Donald no pudo contener una carcajada, ante el tono incrédulo e irritado del inspector Joyce. Le parecía estar viéndole con las mejillas enrojecidas por la indignación.
—Ha oído usted bien. Le invité a un whisky y le dejé marchar.
—¿Se ha vuelto loco?
—No, nada de eso. Ese individuo no sabía nada. Anoche se les presentó un hombre con gafas negras y ofreció a él y a su compañero cuatrocientos dólares para ponerme fuera de combate. Eso es todo.
—Pero debía haberme entregado a ese hombre, pertenece a la justicia.
—¡Bah, se trata de un ser insignificante!
—Ha cometido un delito y debe pagarlo.
—En eso tiene razón, pero prometí no entregarlo si me decía la verdad.
—¿Cómo puede tener la seguridad de no haber sido engañado?

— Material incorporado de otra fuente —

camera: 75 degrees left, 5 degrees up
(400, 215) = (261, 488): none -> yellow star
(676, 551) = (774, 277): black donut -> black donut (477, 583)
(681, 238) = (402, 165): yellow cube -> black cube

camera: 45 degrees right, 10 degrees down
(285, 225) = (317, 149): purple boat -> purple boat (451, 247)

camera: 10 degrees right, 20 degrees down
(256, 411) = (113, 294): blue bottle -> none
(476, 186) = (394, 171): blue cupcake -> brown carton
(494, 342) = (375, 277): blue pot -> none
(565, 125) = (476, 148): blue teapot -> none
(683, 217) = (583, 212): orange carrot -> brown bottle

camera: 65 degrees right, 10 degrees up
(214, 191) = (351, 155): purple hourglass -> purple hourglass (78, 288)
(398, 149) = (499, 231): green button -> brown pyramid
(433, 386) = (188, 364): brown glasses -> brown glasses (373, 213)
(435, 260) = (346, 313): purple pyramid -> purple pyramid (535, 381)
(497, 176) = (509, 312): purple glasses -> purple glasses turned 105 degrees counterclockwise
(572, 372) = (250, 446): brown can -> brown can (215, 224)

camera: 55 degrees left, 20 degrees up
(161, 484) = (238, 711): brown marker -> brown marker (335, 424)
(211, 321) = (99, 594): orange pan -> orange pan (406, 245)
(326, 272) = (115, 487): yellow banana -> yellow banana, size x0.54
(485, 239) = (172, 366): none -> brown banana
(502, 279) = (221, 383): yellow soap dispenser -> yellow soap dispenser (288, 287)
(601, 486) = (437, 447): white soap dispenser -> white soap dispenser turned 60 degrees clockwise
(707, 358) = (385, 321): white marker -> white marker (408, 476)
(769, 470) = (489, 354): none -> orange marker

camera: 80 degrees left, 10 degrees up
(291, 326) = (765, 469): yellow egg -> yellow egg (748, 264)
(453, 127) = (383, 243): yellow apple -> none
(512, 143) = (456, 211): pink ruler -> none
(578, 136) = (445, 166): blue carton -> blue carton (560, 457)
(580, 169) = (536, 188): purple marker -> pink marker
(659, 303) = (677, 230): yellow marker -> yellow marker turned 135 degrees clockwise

—Conozco a un hombre cuando miente, inspector. Me dijo la verdad, ignora quién le pagó para dejarme sin conocimiento. Además, existe otra poderosa razón por la cual me decidí a dejarle marchar.
—¿Cuál?
—En libertad nos será de mayor utilidad. Hágale seguir por uno de sus hombres y quizá pueda descubrir la identidad de quien tiene tanto interés en dejarme fuera de combate.
—¡Es cierto, muchacho! —exclamó Joyce, excitado—. Podemos conseguir una pista.
—Ésa es mi opinión.
—¿Cómo se llama ese bandido?
—Jeff Sexton.
—¡Jeff Sexton! ¡Le conozco perfectamente! Es un granuja.
—No debes hacerle nada, mientras no vuelva a actuar contra el fiscal Friend. Se lo he prometido.
—Pero yo no.
—Inspector Joyce, nunca he faltado a mi palabra. Si usted me obliga a ello, dejaré de colaborar. No le comunicaré nada de cuanto descubra.
—Con esos canallas no se debe andar con contemplaciones. No obstante, en esta ocasión le complaceré.
—Lo sabía inspector.
—¡Váyase al infierno! —Gruñó el policía—. No me gusta su forma de actuar.
Y colgó exasperado.
Donald sonrió complacido. Sabía que la furia del inspector Joyce era ficticia.